### Your goal:
Every line in the records below that holds the word "ΤΥΠΟΥ" is to be copied.

### The data:
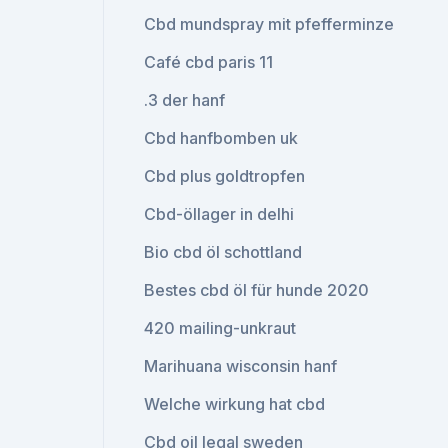
Cbd mundspray mit pfefferminze
Café cbd paris 11
.3 der hanf
Cbd hanfbomben uk
Cbd plus goldtropfen
Cbd-öllager in delhi
Bio cbd öl schottland
Bestes cbd öl für hunde 2020
420 mailing-unkraut
Marihuana wisconsin hanf
Welche wirkung hat cbd
Cbd oil legal sweden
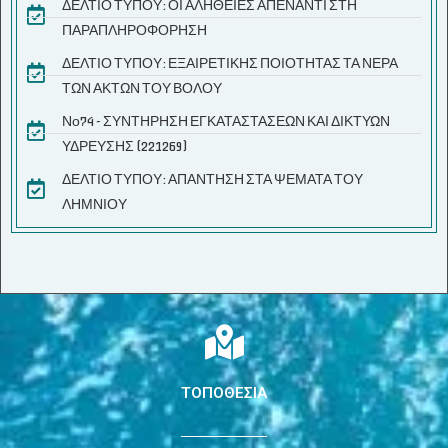
ΔΕΛΤΙΟ ΤΥΠΟΥ: ΟΙ ΑΛΗΘΕΙΕΣ ΑΠΕΝΑΝΤΙ ΣΤΗ
ΠΑΡΑΠΛΗΡΟΦΟΡΗΣΗ
ΔΕΛΤΙΟ ΤΥΠΟΥ: ΕΞΑΙΡΕΤΙΚΗΣ ΠΟΙΟΤΗΤΑΣ ΤΑ ΝΕΡΑ
ΤΩΝ ΑΚΤΩΝ ΤΟΥ ΒΟΛΟΥ
Νο74 - ΣΥΝΤΗΡΗΣΗ ΕΓΚΑΤΑΣΤΑΣΕΩΝ ΚΑΙ ΔΙΚΤΥΩΝ
ΥΔΡΕΥΣΗΣ (221269)
ΔΕΛΤΙΟ ΤΥΠΟΥ: ΑΠΑΝΤΗΣΗ ΣΤΑ ΨΕΜΑΤΑ ΤΟΥ
ΛΗΜΝΙΟΥ
ΤΟΠΟΘΕΣΙΑ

### Result for this exercise:
ΔΕΛΤΙΟ ΤΥΠΟΥ: ΟΙ ΑΛΗΘΕΙΕΣ ΑΠΕΝΑΝΤΙ ΣΤΗ
ΔΕΛΤΙΟ ΤΥΠΟΥ: ΕΞΑΙΡΕΤΙΚΗΣ ΠΟΙΟΤΗΤΑΣ ΤΑ ΝΕΡΑ
ΔΕΛΤΙΟ ΤΥΠΟΥ: ΑΠΑΝΤΗΣΗ ΣΤΑ ΨΕΜΑΤΑ ΤΟΥ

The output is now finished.